The stuffed dog was floated upward and presented before all the elders.
“An object from the human world. She did not have this on her person when she arrived, and the human boy has been confined since this incident of her unbidden arrival. He states she did a kind of magic,
the same magic that allowed her to walk through our prison, and it just appeared in her hand.”
“Her name’s Aliyah, and, in exchange for my release, I can find her,” the Dark soul criminal blurted out.
“Silence while the elders are convening,” was bellowed out with no seen source.
“Aliyah?
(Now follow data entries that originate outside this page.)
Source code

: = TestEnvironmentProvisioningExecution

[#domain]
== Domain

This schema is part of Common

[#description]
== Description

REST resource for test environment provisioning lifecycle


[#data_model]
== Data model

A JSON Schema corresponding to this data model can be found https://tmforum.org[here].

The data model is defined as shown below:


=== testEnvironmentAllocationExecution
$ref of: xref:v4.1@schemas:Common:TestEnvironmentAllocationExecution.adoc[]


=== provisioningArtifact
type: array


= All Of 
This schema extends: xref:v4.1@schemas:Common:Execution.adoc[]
Could it be, after all this time, that she has broken her word?” an older elder questioned. “Oh, I’d hoped to never have to hear that name again.”
“A human’s word from that world means nothing,” the dark Elder with grey-eyes said.
“Do we have any proof, though, that it is her?”
“Only our history that presents her as being the only one to have these abilities.”
“So the hunt resumes,” he murmured sadly. “We’ll take as many volunteers as we can to make the unbreakable vows to be placed on the borders of the Forbidden. We know what she looks like here. We’ll wait.”
“We tried that before and she always escaped. She is a very powerful resister, as far as I can recall. That was during the time when I was a Boundary hunter. She alluded all of us. When we did capture her here, she escaped every spiritual enchantment and hold we tried placing on her. How many souls do we have to lose to the Nothingness because of one human?” an older Dark elder said.
“Then what do you suggest?”
The Dark elder pointed toward the Dark criminal. “He claims to have known her during his time in the human world. In fact, he claims to have given her her name and raised her. He has volunteered to go to the human world, find her, and bring her back to us. She will not be able to use her magic, or whatever it is she has, there. We will use human world constraints on her to keep her eternally imprisoned in Otherland.”
“You are her father?” was directed at the Dark prisoner.
“Er, let’s just say I was her guardian of sorts.” Followed by a laugh that could mean nothing but cruelty.
“Why, as her guardian in the human world, would you want her imprisoned here? Did you have no love for her? No desire to protect her?” a Light elder questioned.